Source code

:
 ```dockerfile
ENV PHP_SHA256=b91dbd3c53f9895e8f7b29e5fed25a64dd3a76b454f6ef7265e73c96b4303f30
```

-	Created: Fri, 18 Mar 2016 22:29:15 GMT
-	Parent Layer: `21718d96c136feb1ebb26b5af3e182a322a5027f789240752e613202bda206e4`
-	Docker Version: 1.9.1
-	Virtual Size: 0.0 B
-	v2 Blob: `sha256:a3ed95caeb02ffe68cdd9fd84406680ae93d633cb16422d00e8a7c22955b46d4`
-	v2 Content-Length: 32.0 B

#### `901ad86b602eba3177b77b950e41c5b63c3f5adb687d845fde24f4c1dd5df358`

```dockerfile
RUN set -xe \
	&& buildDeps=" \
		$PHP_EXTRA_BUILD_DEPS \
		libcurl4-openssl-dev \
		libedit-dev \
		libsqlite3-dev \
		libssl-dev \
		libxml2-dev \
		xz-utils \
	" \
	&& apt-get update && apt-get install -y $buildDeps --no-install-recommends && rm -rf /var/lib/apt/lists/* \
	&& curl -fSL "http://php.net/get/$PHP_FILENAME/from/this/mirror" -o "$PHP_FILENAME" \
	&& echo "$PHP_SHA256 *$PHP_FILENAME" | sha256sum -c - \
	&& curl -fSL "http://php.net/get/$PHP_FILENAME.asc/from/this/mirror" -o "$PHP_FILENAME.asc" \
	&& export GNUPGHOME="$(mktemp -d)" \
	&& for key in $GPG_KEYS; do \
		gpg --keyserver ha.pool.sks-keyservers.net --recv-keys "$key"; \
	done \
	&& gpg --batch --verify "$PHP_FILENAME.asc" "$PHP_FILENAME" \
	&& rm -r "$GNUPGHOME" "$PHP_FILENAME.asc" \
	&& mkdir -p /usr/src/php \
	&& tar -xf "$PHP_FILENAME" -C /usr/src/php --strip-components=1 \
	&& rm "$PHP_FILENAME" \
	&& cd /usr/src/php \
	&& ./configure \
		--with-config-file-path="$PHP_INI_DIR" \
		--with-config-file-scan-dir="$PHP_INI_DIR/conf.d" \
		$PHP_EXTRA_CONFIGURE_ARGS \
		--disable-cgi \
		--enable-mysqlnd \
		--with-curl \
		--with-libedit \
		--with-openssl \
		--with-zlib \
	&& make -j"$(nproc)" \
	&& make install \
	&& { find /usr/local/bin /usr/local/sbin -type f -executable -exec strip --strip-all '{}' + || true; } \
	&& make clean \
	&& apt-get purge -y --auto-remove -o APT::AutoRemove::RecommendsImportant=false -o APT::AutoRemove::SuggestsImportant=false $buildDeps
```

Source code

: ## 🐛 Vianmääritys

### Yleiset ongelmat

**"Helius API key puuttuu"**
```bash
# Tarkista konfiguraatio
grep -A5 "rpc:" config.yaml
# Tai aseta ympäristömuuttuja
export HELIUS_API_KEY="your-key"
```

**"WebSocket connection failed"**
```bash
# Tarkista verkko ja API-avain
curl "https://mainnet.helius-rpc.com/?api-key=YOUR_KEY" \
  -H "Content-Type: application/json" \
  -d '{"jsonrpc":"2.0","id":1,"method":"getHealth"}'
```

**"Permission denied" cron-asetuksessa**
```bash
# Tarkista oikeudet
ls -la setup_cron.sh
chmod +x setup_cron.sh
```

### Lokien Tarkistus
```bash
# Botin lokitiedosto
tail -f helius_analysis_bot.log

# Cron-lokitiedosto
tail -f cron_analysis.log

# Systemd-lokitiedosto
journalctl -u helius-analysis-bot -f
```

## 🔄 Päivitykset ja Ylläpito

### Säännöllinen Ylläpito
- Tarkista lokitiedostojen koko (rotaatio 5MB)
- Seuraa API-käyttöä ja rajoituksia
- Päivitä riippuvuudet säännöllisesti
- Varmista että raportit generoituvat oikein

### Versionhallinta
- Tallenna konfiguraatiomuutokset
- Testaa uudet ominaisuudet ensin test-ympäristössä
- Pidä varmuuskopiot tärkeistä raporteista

==================================================

Exercise – Starting from the records above, filter out all lines except those containing the word "export".

Task answer –
	&& export GNUPGHOME="$(mktemp -d)" \
export HELIUS_API_KEY="your-key"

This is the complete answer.